*** Data extracts ***
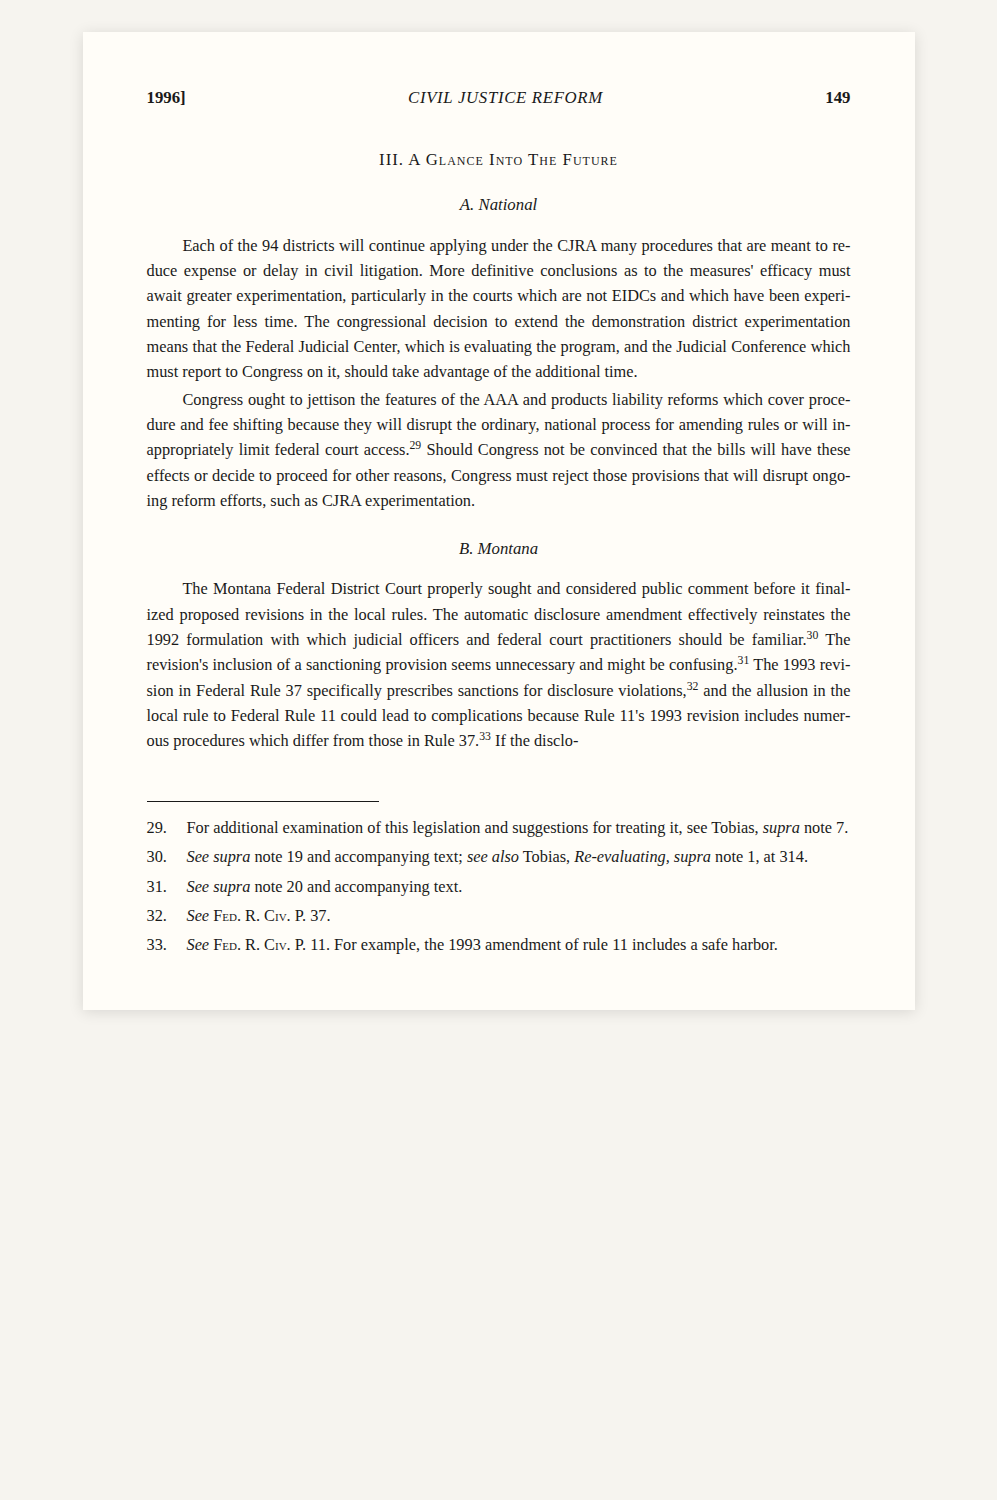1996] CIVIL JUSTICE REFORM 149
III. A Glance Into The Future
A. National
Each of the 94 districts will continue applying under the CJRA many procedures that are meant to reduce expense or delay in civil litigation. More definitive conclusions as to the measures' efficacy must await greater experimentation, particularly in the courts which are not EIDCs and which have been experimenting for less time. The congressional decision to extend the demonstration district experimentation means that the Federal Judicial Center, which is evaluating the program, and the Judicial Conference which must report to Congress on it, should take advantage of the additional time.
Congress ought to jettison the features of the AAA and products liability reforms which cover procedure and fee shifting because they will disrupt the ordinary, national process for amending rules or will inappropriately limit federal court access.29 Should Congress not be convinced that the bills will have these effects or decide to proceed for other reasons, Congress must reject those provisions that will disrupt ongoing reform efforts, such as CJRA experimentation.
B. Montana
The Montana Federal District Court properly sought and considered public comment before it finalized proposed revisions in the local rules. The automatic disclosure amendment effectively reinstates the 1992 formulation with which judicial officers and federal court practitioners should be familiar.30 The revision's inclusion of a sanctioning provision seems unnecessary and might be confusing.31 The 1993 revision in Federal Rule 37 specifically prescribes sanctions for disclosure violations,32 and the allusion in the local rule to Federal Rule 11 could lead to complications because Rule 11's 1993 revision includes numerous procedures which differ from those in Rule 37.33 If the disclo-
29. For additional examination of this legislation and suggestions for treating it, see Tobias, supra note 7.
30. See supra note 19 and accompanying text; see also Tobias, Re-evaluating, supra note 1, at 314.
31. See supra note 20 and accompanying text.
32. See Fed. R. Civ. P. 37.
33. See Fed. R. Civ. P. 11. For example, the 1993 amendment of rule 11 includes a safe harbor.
*** End of Data extracts ***
• Task prompt:
Will you return exactly the lines above from the one with "The Montana Federal" down to the one with "29. For additional", counting both as part of the range?

• Response to this exercise:
The Montana Federal District Court properly sought and considered public comment before it finalized proposed revisions in the local rules. The automatic disclosure amendment effectively reinstates the 1992 formulation with which judicial officers and federal court practitioners should be familiar.30 The revision's inclusion of a sanctioning provision seems unnecessary and might be confusing.31 The 1993 revision in Federal Rule 37 specifically prescribes sanctions for disclosure violations,32 and the allusion in the local rule to Federal Rule 11 could lead to complications because Rule 11's 1993 revision includes numerous procedures which differ from those in Rule 37.33 If the disclo-
29. For additional examination of this legislation and suggestions for treating it, see Tobias, supra note 7.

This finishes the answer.